Task goal →
For each line below that holds "XSize", return the line as it stands.

== Source records

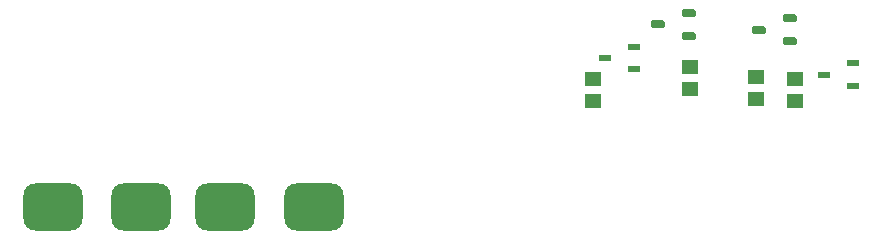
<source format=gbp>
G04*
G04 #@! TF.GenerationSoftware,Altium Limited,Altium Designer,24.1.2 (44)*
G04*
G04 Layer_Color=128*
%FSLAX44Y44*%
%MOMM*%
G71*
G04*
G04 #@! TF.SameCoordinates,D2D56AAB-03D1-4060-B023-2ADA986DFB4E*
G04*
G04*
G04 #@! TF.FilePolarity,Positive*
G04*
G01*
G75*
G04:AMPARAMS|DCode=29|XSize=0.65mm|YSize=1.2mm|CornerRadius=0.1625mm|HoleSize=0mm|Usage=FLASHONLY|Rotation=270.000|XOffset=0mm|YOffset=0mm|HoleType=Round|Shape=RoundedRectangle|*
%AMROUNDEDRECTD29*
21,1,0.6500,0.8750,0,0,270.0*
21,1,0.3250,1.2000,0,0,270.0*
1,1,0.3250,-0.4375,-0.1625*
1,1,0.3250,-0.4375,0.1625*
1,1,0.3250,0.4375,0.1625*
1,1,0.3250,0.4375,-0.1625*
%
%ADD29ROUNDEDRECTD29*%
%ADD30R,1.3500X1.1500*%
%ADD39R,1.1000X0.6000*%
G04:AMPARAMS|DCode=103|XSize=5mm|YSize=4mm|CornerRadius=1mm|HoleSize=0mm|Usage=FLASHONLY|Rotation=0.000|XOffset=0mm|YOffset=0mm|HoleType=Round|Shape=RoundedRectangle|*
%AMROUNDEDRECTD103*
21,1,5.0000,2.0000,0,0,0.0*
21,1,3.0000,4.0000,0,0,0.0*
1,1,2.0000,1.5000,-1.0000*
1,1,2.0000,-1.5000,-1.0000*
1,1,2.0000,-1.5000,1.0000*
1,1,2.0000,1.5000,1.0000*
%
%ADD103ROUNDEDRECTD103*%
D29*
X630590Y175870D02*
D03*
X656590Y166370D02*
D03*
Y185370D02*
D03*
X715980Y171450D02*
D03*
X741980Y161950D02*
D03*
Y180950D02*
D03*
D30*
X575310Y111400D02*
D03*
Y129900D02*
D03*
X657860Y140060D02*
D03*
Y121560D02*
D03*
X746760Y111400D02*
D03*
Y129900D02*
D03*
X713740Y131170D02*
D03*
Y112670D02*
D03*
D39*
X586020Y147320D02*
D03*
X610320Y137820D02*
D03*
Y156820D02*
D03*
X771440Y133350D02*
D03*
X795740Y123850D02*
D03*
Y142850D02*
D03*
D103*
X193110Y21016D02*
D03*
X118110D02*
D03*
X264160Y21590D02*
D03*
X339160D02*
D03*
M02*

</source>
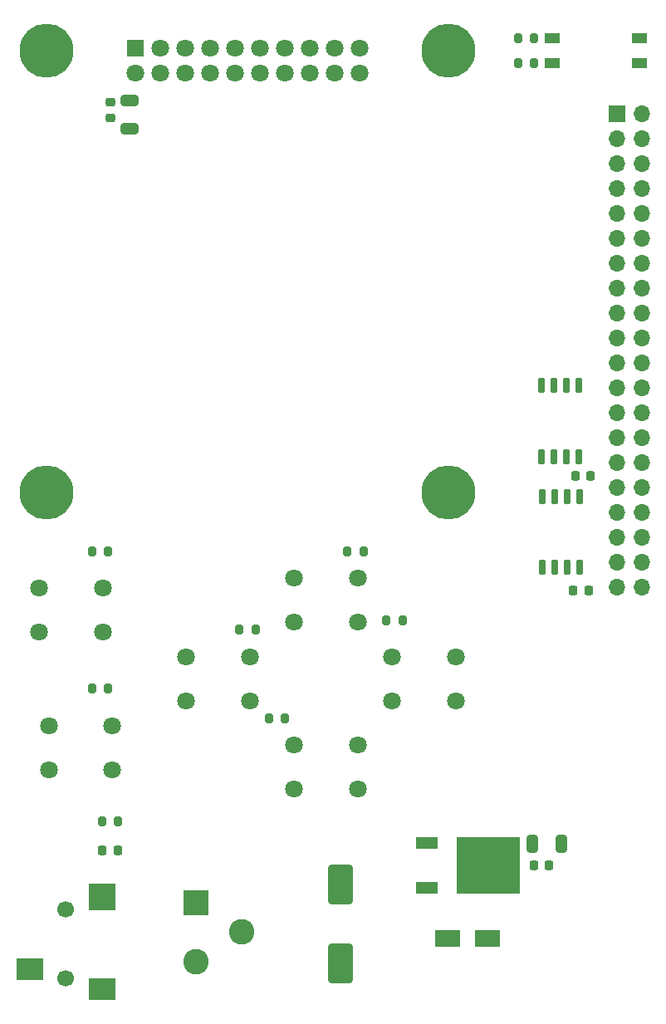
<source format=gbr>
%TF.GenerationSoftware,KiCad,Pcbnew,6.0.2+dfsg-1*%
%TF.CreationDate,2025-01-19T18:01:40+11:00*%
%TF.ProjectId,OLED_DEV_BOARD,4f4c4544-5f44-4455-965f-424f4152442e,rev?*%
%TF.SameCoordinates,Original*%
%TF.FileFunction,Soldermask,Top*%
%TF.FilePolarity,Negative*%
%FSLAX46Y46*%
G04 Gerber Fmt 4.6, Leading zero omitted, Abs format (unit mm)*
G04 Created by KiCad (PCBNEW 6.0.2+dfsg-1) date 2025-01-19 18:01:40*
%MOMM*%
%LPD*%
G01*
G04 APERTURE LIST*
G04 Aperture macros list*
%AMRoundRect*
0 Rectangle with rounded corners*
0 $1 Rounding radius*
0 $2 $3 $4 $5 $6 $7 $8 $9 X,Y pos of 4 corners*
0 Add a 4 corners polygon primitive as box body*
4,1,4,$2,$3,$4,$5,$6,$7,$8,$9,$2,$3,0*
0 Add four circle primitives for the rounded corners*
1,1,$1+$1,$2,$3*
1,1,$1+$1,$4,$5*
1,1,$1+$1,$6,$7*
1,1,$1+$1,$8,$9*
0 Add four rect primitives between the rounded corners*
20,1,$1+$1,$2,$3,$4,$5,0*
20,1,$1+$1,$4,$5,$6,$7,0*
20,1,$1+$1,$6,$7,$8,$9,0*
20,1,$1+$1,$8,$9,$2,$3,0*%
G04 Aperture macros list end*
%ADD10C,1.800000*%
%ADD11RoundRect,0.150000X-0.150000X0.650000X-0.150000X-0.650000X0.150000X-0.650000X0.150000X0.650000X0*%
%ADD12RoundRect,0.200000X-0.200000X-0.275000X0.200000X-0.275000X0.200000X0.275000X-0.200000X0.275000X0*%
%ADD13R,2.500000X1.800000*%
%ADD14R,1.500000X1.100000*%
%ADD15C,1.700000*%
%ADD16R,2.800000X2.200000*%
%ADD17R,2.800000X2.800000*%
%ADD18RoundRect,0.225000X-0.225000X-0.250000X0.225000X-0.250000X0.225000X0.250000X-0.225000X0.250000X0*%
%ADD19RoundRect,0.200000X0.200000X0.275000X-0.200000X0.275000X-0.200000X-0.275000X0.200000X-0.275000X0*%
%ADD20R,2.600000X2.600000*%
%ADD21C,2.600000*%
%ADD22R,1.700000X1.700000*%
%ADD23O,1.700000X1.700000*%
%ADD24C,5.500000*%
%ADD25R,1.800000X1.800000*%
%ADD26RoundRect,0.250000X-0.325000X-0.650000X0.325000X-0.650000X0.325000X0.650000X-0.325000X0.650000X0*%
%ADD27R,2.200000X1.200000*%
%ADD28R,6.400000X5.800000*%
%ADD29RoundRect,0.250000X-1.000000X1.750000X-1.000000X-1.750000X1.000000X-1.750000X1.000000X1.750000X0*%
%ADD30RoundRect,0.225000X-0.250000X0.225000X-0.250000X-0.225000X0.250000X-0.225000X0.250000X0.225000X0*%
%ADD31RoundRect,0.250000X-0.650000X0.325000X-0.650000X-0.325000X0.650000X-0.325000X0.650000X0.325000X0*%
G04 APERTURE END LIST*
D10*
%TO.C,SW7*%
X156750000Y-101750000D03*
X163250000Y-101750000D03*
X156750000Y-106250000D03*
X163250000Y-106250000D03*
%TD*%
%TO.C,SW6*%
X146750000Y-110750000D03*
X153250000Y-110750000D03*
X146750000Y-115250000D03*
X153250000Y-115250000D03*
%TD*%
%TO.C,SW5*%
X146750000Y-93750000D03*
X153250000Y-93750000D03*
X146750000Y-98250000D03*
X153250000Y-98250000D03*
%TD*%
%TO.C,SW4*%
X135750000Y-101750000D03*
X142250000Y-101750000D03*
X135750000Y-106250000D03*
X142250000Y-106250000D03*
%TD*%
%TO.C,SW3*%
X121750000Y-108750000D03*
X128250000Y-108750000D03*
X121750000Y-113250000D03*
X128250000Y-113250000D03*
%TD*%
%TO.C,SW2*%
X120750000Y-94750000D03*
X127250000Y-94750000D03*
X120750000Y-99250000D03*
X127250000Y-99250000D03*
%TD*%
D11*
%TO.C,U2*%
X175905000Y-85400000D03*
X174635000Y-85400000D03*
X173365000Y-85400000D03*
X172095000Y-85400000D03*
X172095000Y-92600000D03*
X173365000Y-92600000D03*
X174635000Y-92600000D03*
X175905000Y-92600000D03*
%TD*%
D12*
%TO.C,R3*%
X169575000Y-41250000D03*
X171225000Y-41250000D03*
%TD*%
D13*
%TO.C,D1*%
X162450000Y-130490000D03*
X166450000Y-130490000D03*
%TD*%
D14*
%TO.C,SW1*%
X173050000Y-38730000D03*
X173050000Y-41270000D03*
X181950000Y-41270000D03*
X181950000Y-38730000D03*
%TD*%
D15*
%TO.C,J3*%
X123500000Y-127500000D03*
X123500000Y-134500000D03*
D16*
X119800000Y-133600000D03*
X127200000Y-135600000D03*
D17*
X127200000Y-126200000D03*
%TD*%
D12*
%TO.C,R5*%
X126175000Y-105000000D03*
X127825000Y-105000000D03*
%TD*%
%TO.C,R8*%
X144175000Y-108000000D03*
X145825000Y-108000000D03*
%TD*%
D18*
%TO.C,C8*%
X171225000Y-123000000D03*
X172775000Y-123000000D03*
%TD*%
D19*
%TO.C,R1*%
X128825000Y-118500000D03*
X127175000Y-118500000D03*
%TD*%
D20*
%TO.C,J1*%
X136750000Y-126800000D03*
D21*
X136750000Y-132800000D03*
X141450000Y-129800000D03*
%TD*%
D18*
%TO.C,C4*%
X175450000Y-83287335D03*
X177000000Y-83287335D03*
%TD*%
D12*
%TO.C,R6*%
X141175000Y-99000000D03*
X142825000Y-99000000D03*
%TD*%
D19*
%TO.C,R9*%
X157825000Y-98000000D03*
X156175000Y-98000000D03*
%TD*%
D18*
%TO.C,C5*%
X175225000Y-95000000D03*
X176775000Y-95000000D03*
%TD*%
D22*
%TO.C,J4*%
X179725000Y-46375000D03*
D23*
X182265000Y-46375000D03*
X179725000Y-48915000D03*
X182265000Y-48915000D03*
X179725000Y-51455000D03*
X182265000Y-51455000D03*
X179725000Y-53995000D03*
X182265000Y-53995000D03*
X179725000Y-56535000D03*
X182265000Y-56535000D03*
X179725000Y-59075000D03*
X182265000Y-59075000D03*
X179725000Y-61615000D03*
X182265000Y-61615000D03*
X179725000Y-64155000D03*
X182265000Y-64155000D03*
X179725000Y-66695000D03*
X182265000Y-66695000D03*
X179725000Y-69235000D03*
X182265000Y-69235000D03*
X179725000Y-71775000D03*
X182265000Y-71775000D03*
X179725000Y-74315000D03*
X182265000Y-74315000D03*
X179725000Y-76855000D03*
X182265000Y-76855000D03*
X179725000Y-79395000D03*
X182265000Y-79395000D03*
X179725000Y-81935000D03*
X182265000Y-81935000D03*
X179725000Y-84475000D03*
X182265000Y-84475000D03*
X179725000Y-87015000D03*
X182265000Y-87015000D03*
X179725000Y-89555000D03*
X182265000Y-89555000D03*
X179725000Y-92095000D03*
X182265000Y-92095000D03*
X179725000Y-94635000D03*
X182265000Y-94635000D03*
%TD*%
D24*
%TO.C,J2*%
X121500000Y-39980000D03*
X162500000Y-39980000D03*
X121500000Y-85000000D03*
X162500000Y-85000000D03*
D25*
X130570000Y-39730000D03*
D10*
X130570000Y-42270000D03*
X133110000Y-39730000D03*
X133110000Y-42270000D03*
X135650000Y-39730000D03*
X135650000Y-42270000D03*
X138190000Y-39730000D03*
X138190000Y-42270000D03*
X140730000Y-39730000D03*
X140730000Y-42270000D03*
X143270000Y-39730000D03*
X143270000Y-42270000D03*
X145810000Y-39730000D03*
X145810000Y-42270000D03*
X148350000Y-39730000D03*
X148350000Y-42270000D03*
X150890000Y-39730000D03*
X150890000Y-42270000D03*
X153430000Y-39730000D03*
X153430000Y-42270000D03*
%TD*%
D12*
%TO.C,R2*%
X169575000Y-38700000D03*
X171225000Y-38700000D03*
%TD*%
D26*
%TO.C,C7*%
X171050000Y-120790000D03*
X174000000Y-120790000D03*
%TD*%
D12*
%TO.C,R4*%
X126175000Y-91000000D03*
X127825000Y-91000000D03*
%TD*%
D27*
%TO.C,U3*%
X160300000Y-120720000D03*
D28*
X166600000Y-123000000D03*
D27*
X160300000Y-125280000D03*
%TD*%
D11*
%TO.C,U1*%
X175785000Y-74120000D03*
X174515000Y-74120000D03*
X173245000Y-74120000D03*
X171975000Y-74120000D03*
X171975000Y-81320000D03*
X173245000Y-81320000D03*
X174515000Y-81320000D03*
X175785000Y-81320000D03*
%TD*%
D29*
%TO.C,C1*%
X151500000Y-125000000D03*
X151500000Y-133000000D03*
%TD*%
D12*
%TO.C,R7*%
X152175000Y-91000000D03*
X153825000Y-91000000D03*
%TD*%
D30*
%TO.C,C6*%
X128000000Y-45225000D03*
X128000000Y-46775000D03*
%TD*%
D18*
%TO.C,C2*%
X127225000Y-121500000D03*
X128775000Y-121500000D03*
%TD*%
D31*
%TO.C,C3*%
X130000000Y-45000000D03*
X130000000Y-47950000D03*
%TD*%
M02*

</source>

====

Finished task →
G04:AMPARAMS|DCode=29|XSize=0.65mm|YSize=1.2mm|CornerRadius=0.1625mm|HoleSize=0mm|Usage=FLASHONLY|Rotation=270.000|XOffset=0mm|YOffset=0mm|HoleType=Round|Shape=RoundedRectangle|*
G04:AMPARAMS|DCode=103|XSize=5mm|YSize=4mm|CornerRadius=1mm|HoleSize=0mm|Usage=FLASHONLY|Rotation=0.000|XOffset=0mm|YOffset=0mm|HoleType=Round|Shape=RoundedRectangle|*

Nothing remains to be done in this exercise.